Thursday, October 19, 2023

Netflix CEO Ted Sarandos promises greater ratings transparency.


by Thinus Ferreira

After releasing its third-quarter results on Wednesday night, Netflix co-CEO Ted Sarandos promised that the video streaming service is working on greater ratings transparency.

Netflix has refused to make specific viewership data available for its content – an approach which was then adopted by other streaming services like Amazon Prime Video, Disney+ and MultiChoice's Showmax that touts "record-breaking viewership" in press releases for the debut of shows without supplying the industry or media with any actual numbers or verified metrics.

In Netflix's usual pre-recorded earnings call and analysts' interview which once again followed the publication of its Q3 results, Ted Sarandos claimed that producers and talent feel "pretty trapped" by ratings information.

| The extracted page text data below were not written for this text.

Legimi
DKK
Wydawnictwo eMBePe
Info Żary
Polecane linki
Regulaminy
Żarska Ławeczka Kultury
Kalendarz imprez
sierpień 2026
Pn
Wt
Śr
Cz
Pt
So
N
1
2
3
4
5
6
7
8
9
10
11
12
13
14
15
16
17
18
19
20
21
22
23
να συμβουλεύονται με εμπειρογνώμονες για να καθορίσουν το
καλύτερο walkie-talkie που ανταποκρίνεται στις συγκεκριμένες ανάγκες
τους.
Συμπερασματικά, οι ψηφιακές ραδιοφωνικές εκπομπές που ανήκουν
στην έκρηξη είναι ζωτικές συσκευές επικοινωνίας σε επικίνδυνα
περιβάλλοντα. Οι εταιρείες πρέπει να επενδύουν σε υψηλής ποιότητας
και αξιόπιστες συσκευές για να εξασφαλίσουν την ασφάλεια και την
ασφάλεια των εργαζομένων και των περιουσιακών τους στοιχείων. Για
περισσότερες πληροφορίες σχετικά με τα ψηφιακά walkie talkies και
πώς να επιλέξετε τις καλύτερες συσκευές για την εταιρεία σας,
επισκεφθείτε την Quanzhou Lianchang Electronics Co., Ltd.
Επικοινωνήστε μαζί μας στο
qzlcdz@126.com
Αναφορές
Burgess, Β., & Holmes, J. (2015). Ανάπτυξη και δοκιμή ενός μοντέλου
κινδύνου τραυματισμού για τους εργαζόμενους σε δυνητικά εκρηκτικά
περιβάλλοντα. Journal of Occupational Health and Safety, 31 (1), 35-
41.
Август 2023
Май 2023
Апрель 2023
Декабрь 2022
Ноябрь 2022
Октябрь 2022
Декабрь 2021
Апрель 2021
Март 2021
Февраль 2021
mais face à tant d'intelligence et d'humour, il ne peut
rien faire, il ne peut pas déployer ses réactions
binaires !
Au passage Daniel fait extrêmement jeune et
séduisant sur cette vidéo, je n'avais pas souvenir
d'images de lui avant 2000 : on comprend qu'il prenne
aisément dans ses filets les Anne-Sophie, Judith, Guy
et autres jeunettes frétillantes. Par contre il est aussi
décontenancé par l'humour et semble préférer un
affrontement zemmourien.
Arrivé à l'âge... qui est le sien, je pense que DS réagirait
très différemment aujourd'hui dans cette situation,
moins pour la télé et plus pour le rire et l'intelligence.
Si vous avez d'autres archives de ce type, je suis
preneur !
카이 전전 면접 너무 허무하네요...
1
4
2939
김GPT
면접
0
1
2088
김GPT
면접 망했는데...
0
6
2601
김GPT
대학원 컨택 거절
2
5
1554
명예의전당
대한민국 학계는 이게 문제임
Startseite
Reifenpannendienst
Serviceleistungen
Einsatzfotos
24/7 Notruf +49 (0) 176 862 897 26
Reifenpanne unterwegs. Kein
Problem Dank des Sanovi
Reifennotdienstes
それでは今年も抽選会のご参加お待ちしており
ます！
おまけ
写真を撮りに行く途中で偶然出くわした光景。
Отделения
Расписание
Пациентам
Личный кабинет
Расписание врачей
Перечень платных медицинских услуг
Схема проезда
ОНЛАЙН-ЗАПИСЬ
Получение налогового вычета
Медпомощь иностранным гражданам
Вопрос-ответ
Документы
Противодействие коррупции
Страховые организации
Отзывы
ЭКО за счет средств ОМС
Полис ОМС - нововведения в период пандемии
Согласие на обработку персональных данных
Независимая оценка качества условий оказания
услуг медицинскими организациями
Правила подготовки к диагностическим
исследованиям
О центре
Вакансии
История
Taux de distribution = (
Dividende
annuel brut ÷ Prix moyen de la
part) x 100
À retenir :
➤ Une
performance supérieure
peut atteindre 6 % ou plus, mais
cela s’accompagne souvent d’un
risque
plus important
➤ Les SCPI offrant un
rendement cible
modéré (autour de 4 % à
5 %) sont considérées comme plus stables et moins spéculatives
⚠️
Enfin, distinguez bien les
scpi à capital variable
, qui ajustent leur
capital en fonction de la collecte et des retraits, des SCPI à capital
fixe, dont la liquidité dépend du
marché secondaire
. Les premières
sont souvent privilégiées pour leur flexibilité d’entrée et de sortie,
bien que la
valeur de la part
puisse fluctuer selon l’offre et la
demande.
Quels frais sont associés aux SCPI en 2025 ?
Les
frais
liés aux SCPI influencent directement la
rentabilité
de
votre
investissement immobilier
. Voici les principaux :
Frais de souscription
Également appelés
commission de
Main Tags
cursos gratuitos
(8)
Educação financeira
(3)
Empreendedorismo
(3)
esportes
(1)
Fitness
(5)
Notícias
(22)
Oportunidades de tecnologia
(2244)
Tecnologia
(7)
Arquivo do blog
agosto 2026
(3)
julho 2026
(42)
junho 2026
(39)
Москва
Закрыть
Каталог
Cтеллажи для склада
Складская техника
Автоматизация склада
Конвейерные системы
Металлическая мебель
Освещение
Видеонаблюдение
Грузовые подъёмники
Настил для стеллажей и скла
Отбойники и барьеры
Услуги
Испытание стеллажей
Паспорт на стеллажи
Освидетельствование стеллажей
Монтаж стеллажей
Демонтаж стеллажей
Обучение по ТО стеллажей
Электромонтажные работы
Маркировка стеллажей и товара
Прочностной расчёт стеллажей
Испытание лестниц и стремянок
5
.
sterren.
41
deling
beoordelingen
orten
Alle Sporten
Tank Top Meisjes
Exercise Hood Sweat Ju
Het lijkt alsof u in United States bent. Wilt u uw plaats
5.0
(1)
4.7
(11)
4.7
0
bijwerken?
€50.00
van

However, much greater insight and release of ratings and viewership data is one of the big sticking and negotiation points in the protracted actors' strike in America, with the actors' union SAG-AFTRA demanding greater viewership and ratings clarity from streamers since the information influences residual payments to artists.

"It was part of our promise with creators at the time we started creating original programming – our creators felt like they were pretty trapped in this kind of overnight ratings world and weekend box office world defining their success and failures," he explained on Wednesday night.

"And as we all know, a show might have enormous success down the road and it wasn't captured in that opening box office. So part of this was the relationship with talent – not just the business aspects of it. And I do think that, over time, people are much more interested in this."

"We're on the continuum today of, how much data do we publish? I think we've been leading the charge, starting everyone down the path of a Top 10, publishing our Top 10 list and our annual wrap-up list and everything to give a lot of transparency to the viewing and I just expect will be more and more transparent."

Ted Sarandos said "At the beginning, we thought there was a hard kind of apples-and-oranges comparison between ratings and streaming. I think we've gotten to a place where it's mostly based on engagement and it does measure the value of watching".

"Things will become much more transparent the way that TV has always had ratings and music has always had Billboard and theatrical has always had box office. So, it'll be much more common."